Once the records have been read, set every one down as it stands.

═══ Records for processing

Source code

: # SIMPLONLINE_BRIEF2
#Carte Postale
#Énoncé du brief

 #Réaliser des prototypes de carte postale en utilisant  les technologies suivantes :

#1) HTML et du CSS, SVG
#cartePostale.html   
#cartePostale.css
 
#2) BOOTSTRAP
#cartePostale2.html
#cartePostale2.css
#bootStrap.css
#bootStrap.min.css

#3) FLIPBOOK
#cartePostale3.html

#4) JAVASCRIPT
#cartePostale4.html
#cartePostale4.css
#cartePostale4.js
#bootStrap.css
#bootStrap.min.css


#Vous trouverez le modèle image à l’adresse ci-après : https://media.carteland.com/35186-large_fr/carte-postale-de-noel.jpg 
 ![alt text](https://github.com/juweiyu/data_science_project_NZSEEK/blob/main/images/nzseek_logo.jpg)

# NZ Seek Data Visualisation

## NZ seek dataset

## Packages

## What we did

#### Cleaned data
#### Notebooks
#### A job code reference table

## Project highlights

══════

## Result of this exercise
Source code

: # SIMPLONLINE_BRIEF2
#Carte Postale
#Énoncé du brief

 #Réaliser des prototypes de carte postale en utilisant  les technologies suivantes :

#1) HTML et du CSS, SVG
#cartePostale.html   
#cartePostale.css
 
#2) BOOTSTRAP
#cartePostale2.html
#cartePostale2.css
#bootStrap.css
#bootStrap.min.css

#3) FLIPBOOK
#cartePostale3.html

#4) JAVASCRIPT
#cartePostale4.html
#cartePostale4.css
#cartePostale4.js
#bootStrap.css
#bootStrap.min.css


#Vous trouverez le modèle image à l’adresse ci-après : https://media.carteland.com/35186-large_fr/carte-postale-de-noel.jpg 
 ![alt text](https://github.com/juweiyu/data_science_project_NZSEEK/blob/main/images/nzseek_logo.jpg)

# NZ Seek Data Visualisation

## NZ seek dataset

## Packages

## What we did

#### Cleaned data
#### Notebooks
#### A job code reference table

## Project highlights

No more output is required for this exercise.